Politicamente “stavo sulle scatole”, perché “facevo quello che gli altri politici non facevano” e “il popolo mi votava”. Nemmeno l’intercettazione del 2011 con Roberto Raffa, artigiano oggi a processo nell’operazione “Altanum” della Dda di Reggio Calabria sui contrasti tra una cosca e una locale con proiezioni in Valle, nella quale l’allora amministratore comunale parla di “lavoretti” da fare in un centro per anziani “non ha mai avuto un effetto”. “Sicuramente, – ha ammesso Sorbara – ho usato un linguaggio inopportuno” e “non l’ho mai negato, nemmeno in Consiglio comunale”.

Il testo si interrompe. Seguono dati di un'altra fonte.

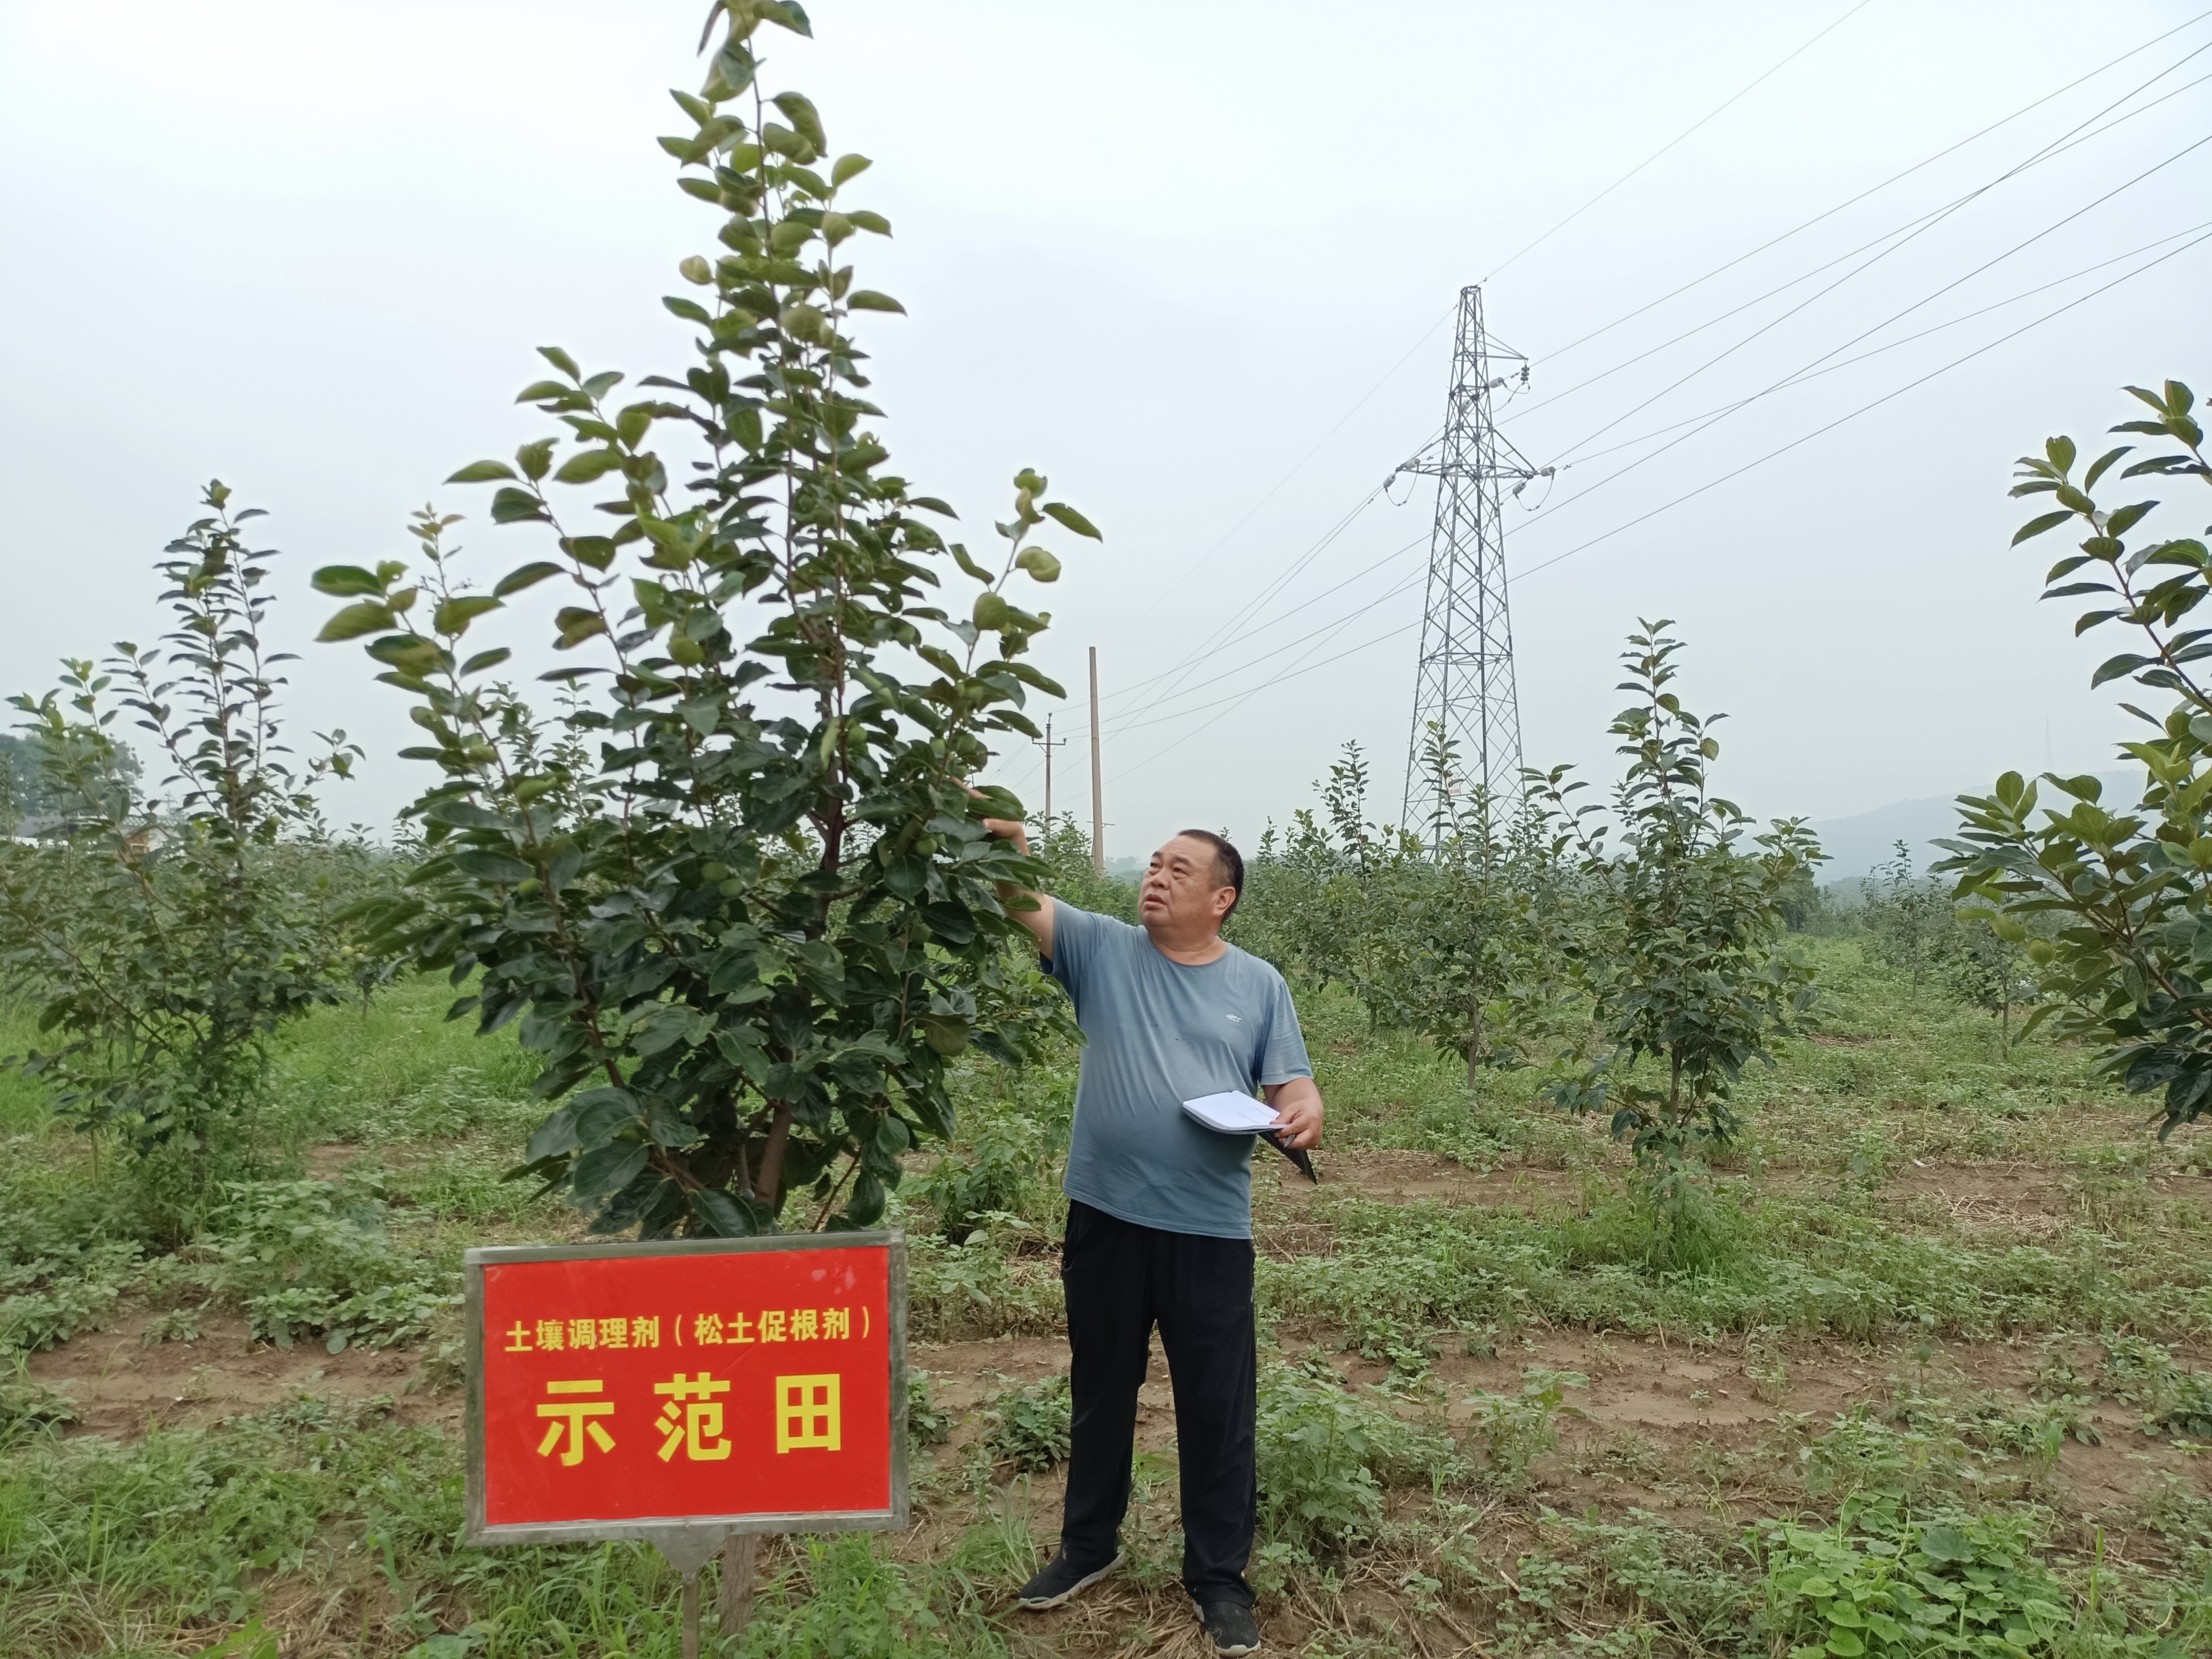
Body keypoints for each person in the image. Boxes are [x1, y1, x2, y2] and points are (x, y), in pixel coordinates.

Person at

Però, nel 2018, quei lavori “non erano ancora stati fatti” e la verità di Sorbara, ancora una volta, è che “l’assessore non ha voce in capitolo”. Attenzione, obietta il pubblico ministero, “Raffa l’ha contattato lei”. “La mia finalità era ‘presentati in ufficio, fai le cose in maniera corretta’” e “a monte non avevo nessun potere”. Oltretutto, “avrei dovuto segnalare a un dirigente, che non era nemmeno il mio dirigente”, ma di “un altro assessore” e “in quel momento, comunque, non è che ci fossero ottimi rapporti”. Concluso l’esame degli imputati, con Sorbara, il processo Geenna tornerà il 9 settembre. E’ in calendario l’inizio della discussione tra le parti, ultimo rettilineo verso la sentenza.